California is a week away from a full reopening of the economy and while stores and sectors will rid their capacity limits, some social distancing and mask regulations will remain for workers, until at least July 31.
On Monday, L.A. County Public Health detailed new workplace mask regulations that will go into effect by June 15.
“The revised emergency standards are expected to go into effect no later than June 15 if approved by the state’s office of administrative law,” L.A. County Health Officer, Dr. Muntu Davis, said.
Davis also emphasized a move away from cloth and surgical masks and asked that employers provide N95 respirators for “better protection” of their employees, as an increase of interactions with others likely to occur after the June 15 economic reopening.
The N95 respirators were also suggested for general public use by unvaccinated people who may be at risk of contracting COVID-19.
The CDC also lists approved N95 respirators for users who may be weary of counterfeit brands.
Below are the regulations L.A. Public Health addressed for masks at the workplace, expected to begin on June 15.
Face Coverings/Masks At Work
When working indoors, employees will still have to wear masks whether they are vaccinated or not.

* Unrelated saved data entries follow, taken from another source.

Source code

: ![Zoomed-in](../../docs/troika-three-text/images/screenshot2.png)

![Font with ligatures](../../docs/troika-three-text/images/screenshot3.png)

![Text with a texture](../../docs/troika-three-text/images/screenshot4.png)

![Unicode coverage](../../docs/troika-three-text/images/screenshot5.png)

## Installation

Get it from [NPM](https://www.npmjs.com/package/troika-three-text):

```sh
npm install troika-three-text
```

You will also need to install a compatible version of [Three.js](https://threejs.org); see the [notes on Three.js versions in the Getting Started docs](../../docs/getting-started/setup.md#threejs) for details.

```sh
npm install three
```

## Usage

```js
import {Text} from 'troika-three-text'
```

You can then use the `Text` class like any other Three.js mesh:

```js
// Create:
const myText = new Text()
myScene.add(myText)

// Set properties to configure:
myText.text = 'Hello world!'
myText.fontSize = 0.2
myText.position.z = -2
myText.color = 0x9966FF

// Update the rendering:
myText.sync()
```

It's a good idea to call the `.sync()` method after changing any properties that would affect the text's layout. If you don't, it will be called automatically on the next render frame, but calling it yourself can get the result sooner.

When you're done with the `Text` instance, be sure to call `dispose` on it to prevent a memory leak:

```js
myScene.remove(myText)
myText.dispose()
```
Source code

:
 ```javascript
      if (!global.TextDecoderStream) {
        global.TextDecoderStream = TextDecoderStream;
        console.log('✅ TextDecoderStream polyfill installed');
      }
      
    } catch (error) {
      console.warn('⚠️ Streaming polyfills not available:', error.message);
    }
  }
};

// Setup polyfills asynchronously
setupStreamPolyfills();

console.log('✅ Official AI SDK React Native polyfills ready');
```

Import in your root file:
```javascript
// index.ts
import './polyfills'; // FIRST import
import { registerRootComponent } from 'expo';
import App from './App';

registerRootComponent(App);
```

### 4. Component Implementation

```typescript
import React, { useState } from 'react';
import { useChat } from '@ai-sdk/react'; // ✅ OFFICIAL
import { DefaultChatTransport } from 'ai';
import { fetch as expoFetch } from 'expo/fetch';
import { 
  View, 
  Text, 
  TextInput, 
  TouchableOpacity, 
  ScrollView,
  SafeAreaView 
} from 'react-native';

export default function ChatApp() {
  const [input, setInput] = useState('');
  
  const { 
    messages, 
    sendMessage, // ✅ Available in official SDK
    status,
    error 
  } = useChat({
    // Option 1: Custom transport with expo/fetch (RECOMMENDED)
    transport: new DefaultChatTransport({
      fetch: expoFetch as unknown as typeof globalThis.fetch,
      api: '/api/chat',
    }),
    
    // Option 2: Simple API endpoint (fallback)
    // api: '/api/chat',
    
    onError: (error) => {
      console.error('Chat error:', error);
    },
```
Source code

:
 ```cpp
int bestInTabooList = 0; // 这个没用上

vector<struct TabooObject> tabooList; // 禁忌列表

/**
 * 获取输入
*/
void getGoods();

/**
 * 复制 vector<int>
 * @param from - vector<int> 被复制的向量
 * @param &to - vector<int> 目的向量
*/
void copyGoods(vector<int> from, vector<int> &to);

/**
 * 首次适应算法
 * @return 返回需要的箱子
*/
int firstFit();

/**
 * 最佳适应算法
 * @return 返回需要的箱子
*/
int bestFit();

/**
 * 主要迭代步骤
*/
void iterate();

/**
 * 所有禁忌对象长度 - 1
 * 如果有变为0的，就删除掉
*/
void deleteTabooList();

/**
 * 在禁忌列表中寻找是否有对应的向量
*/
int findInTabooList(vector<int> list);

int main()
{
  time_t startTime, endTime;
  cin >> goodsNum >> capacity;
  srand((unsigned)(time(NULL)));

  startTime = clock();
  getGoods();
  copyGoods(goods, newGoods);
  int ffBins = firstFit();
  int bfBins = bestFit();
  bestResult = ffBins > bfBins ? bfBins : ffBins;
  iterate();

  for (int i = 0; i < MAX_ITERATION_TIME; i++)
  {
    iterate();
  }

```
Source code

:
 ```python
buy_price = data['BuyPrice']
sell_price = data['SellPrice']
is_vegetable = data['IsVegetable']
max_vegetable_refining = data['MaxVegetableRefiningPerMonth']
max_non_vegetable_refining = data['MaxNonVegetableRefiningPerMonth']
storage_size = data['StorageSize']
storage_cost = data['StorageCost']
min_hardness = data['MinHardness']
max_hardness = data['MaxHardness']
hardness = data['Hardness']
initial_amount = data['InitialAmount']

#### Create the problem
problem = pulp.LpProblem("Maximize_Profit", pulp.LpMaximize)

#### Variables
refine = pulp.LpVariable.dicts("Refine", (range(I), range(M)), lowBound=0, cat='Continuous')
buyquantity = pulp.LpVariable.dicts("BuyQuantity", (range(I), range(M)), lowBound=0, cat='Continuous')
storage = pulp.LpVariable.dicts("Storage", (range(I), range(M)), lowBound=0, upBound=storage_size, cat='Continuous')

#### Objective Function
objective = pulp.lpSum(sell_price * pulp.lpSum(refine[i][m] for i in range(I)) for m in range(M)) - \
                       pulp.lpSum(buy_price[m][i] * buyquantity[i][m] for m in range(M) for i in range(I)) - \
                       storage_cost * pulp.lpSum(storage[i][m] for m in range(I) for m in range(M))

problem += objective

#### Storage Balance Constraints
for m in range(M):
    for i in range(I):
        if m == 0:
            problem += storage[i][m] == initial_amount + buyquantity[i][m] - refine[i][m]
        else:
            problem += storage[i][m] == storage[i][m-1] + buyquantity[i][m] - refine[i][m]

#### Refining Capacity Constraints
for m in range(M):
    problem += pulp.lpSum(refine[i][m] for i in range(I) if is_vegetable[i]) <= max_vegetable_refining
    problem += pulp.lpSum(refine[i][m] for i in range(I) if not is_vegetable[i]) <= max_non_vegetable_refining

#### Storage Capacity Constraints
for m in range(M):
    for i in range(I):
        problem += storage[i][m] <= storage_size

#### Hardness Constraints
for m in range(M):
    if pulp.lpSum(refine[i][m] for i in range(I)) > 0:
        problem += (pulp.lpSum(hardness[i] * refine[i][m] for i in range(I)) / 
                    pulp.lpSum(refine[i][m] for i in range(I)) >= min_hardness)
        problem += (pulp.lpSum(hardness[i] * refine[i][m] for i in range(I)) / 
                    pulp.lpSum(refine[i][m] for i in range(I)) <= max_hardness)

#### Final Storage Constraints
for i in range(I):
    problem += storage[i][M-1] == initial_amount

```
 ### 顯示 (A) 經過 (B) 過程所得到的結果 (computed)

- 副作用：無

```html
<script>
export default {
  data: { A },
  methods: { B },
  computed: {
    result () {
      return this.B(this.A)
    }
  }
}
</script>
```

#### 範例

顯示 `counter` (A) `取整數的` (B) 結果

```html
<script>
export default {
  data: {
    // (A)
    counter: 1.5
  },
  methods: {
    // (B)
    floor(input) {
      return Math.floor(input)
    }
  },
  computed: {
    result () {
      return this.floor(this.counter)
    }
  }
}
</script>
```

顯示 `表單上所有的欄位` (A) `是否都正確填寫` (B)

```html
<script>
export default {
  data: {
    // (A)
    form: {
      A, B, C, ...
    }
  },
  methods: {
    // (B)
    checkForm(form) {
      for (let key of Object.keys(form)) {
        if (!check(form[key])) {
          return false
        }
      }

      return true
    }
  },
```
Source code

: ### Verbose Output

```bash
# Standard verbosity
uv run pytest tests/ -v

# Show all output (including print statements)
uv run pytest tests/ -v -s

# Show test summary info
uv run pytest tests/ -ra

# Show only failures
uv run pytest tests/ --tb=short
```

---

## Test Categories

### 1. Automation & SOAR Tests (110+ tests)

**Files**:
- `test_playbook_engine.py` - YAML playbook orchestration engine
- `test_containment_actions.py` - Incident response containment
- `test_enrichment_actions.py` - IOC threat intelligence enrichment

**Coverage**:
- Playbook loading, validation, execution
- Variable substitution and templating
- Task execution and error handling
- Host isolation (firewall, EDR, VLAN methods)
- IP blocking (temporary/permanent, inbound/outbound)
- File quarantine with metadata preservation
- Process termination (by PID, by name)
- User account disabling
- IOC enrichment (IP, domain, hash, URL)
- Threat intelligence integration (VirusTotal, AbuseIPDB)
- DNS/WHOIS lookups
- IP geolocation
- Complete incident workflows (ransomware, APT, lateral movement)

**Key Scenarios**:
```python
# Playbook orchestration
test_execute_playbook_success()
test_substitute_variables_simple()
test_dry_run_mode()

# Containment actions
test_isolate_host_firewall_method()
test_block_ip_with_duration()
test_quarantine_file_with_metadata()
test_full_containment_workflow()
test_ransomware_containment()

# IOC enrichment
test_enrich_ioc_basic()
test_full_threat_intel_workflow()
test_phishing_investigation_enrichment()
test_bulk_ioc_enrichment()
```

The exceptions to indoor mask wearing will be if a worker is alone in a room, or is in a room where everyone is vaccinated.
The regulations slightly loosen for workers outdoors. If workers are 6 feet away from each other, the masks can be removed, however that changes for what the state considers “mega events.” If an employee is working at an event that holds more than 10,000 people, masks should still be worn.
The social distancing measures are a little different than what they have been in the past. The onus will be on employers to provide unvaccinated workers with N95 masks.
If employers provide “voluntary” N95 masks, social distancing measures will be lifted in the workplace.
Staying Home With Symptoms
Another change to workplace regulations state that vaccinated individuals will be allowed to go to work, even if in close contact with a person who experienced COVID-19 symptoms.
“The underlying logic to all these regulations was to account for changes in circumstances, especially related to vaccine availability, the effectiveness of the vaccines and the low case rates that are being seen across the state,” Dr. Davis said.